_EXERCISE DETAILS_: Return the records word for word, starting at their first line and ending at the line that contains "Маньяки и серийные". Include both of those lines and nothing after the second.

_SUPPLIED ENTRIES_:
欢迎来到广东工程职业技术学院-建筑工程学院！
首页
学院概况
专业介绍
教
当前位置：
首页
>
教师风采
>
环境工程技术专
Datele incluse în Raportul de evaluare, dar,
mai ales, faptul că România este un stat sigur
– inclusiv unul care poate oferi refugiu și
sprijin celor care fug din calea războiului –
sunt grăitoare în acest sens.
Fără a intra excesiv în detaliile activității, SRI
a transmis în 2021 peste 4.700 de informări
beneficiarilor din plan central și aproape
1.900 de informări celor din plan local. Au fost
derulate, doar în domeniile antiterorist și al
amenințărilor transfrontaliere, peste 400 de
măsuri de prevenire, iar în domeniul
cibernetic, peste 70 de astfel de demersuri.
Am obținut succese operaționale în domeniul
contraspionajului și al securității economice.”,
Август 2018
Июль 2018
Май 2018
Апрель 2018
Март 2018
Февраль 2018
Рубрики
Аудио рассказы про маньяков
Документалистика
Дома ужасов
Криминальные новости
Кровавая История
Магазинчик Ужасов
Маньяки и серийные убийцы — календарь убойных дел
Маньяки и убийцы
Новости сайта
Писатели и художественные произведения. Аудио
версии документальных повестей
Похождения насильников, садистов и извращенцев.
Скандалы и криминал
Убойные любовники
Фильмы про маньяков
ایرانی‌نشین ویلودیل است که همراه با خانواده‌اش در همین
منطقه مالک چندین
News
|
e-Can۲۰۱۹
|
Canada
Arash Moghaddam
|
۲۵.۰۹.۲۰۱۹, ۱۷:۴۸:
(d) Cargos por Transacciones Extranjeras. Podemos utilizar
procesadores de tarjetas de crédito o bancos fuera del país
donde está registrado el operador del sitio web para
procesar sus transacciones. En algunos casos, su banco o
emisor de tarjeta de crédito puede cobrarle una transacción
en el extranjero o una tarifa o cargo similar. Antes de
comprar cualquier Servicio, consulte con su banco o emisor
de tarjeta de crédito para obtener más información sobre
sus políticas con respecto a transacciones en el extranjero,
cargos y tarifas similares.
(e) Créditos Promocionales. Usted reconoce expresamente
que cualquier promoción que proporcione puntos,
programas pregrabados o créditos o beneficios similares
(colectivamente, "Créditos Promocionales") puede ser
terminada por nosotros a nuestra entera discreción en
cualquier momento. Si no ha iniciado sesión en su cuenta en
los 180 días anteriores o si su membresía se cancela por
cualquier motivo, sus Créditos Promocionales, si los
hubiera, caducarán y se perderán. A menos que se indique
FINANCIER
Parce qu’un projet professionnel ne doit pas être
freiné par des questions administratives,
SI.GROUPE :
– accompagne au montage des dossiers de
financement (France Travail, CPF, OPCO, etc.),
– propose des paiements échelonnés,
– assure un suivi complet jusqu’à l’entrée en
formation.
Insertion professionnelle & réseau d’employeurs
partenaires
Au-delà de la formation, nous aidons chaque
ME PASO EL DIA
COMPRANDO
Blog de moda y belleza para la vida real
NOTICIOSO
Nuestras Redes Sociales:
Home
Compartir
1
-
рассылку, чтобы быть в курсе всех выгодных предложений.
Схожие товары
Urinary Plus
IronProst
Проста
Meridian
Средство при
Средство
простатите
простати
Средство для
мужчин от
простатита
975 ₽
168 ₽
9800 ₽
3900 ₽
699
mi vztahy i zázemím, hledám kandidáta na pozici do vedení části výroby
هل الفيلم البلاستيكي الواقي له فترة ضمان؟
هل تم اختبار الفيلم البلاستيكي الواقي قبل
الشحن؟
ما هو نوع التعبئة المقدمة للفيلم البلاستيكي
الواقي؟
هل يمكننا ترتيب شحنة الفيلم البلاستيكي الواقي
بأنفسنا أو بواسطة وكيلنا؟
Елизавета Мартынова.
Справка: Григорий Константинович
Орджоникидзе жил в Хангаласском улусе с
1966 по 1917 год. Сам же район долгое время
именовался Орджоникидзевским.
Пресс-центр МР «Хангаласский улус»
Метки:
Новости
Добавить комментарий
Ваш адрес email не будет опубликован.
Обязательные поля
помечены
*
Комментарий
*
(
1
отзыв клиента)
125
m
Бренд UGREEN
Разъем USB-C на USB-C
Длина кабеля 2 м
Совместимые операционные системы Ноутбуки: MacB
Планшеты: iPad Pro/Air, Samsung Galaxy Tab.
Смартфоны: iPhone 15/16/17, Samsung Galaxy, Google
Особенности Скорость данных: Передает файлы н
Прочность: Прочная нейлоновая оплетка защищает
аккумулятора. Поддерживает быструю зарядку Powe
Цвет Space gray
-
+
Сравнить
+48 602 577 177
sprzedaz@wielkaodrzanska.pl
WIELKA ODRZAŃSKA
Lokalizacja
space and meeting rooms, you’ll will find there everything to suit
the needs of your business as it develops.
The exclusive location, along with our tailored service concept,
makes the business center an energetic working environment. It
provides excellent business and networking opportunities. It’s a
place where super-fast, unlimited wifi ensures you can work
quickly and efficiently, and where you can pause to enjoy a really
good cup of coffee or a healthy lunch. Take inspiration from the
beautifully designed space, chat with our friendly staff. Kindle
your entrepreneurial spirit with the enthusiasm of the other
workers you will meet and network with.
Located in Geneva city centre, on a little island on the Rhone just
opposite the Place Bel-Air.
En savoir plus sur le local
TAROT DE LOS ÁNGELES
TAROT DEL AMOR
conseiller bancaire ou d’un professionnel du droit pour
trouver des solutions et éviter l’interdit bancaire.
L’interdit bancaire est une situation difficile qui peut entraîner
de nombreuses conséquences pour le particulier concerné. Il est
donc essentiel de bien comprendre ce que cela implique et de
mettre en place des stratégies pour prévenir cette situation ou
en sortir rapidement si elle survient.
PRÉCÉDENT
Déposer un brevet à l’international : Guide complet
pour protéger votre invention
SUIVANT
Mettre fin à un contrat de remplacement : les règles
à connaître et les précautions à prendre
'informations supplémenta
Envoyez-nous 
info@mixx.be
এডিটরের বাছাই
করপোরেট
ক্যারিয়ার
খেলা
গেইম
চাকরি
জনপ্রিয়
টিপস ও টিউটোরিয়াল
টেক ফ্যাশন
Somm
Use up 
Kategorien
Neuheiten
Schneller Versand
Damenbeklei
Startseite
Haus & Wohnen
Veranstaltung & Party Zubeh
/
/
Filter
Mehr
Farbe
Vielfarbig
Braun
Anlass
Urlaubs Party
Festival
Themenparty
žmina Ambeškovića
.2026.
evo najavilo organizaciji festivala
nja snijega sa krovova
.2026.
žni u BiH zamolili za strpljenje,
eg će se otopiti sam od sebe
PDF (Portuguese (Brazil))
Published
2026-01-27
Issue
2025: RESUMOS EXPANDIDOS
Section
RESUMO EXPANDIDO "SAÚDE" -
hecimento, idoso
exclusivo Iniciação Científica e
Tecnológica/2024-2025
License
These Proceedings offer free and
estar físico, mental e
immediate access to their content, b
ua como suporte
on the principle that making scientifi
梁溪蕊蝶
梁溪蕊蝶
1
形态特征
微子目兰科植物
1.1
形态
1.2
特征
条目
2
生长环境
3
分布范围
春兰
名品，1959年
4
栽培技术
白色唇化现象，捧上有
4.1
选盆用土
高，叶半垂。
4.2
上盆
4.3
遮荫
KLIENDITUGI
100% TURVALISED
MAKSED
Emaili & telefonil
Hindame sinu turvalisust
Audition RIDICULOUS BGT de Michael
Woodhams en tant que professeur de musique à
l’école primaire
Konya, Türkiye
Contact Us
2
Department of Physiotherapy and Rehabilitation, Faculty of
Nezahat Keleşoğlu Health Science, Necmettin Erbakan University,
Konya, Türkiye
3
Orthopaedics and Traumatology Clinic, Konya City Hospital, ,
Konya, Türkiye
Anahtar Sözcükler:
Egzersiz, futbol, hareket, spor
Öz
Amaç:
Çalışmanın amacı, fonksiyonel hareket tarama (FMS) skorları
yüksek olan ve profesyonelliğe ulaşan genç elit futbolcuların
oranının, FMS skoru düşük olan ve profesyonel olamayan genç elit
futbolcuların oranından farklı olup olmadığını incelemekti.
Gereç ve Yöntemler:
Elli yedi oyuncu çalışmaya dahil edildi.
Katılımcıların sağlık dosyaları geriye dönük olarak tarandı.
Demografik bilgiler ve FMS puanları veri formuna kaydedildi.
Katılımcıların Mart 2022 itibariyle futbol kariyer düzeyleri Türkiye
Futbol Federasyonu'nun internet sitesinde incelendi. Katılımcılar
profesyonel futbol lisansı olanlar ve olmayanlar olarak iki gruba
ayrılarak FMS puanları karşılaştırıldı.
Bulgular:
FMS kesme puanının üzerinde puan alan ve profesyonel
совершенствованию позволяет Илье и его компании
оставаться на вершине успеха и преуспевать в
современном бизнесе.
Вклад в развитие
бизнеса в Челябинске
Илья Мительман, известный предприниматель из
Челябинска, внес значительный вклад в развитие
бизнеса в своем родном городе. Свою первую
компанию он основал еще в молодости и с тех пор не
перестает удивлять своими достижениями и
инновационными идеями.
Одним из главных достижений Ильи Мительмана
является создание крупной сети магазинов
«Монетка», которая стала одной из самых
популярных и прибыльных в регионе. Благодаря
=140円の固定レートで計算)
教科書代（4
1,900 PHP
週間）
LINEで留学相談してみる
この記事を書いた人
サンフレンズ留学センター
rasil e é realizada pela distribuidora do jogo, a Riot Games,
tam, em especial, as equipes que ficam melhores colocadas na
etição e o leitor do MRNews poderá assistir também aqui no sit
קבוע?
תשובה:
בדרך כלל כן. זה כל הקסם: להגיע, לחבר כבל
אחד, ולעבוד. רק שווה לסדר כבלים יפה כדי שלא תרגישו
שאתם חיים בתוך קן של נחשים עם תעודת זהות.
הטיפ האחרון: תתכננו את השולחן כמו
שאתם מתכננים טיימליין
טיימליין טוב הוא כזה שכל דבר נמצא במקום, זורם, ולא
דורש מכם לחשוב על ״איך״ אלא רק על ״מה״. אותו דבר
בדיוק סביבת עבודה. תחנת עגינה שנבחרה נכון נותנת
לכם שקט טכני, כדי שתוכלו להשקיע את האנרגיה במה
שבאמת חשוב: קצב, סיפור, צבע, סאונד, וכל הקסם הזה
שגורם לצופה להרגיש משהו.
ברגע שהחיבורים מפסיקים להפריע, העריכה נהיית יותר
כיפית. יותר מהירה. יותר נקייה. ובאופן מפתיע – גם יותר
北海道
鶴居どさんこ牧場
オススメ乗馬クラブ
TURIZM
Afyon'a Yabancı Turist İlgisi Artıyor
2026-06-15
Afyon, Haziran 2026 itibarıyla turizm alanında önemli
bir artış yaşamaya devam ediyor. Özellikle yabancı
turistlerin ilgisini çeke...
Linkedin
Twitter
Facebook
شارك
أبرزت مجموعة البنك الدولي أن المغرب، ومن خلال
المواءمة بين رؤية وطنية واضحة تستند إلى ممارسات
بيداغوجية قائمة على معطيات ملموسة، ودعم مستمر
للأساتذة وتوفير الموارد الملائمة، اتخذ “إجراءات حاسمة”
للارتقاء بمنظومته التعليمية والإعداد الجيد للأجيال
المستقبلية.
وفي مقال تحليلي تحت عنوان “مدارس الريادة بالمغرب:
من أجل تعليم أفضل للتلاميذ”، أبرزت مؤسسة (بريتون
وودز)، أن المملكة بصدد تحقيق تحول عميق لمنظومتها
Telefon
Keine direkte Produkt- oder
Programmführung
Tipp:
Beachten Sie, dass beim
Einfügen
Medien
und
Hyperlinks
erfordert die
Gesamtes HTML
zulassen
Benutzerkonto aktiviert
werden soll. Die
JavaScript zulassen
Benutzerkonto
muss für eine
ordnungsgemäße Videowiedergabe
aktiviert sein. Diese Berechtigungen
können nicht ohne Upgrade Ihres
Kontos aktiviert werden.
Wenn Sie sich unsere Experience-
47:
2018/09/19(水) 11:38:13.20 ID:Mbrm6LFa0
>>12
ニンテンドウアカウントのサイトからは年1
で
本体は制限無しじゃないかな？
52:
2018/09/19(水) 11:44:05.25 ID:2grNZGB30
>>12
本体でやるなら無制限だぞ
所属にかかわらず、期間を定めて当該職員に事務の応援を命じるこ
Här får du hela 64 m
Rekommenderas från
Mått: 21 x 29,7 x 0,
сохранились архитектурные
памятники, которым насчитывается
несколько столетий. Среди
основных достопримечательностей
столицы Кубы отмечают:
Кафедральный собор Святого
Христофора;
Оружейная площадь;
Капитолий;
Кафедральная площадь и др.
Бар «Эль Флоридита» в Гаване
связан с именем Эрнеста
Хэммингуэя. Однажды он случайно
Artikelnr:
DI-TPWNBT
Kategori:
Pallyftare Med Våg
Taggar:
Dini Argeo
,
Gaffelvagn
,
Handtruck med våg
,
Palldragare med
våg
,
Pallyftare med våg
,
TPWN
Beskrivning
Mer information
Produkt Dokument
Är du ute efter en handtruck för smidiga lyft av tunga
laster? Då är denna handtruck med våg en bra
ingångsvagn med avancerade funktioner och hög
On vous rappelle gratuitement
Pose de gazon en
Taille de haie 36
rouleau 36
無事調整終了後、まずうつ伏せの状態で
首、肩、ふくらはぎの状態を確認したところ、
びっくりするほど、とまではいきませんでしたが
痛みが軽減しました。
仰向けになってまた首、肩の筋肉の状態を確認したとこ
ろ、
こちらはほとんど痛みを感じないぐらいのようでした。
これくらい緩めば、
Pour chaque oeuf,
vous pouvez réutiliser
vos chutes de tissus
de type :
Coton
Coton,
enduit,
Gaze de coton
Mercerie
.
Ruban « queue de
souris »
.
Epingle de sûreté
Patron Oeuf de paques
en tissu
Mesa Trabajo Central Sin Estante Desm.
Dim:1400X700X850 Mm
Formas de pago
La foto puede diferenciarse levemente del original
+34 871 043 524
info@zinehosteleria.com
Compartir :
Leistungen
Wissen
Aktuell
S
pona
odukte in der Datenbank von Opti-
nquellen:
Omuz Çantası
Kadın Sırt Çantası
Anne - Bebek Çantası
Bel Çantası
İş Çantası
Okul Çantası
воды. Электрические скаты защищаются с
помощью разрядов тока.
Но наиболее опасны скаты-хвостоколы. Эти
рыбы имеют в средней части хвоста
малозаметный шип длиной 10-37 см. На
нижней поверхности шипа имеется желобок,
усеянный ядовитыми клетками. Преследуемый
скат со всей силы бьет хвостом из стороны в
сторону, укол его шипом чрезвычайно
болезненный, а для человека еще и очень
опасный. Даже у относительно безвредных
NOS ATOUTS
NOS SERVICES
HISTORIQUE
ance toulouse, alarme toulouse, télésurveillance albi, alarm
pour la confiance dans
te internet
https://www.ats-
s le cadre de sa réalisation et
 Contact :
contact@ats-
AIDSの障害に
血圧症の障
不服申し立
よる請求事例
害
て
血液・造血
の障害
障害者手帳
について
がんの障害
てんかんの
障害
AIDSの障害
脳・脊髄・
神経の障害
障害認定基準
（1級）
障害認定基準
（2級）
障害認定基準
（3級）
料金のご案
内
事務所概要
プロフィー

_SOLUTION TO THIS EXERCISE_:
欢迎来到广东工程职业技术学院-建筑工程学院！
首页
学院概况
专业介绍
教
当前位置：
首页
>
教师风采
>
环境工程技术专
Datele incluse în Raportul de evaluare, dar,
mai ales, faptul că România este un stat sigur
– inclusiv unul care poate oferi refugiu și
sprijin celor care fug din calea războiului –
sunt grăitoare în acest sens.
Fără a intra excesiv în detaliile activității, SRI
a transmis în 2021 peste 4.700 de informări
beneficiarilor din plan central și aproape
1.900 de informări celor din plan local. Au fost
derulate, doar în domeniile antiterorist și al
amenințărilor transfrontaliere, peste 400 de
măsuri de prevenire, iar în domeniul
cibernetic, peste 70 de astfel de demersuri.
Am obținut succese operaționale în domeniul
contraspionajului și al securității economice.”,
Август 2018
Июль 2018
Май 2018
Апрель 2018
Март 2018
Февраль 2018
Рубрики
Аудио рассказы про маньяков
Документалистика
Дома ужасов
Криминальные новости
Кровавая История
Магазинчик Ужасов
Маньяки и серийные убийцы — календарь убойных дел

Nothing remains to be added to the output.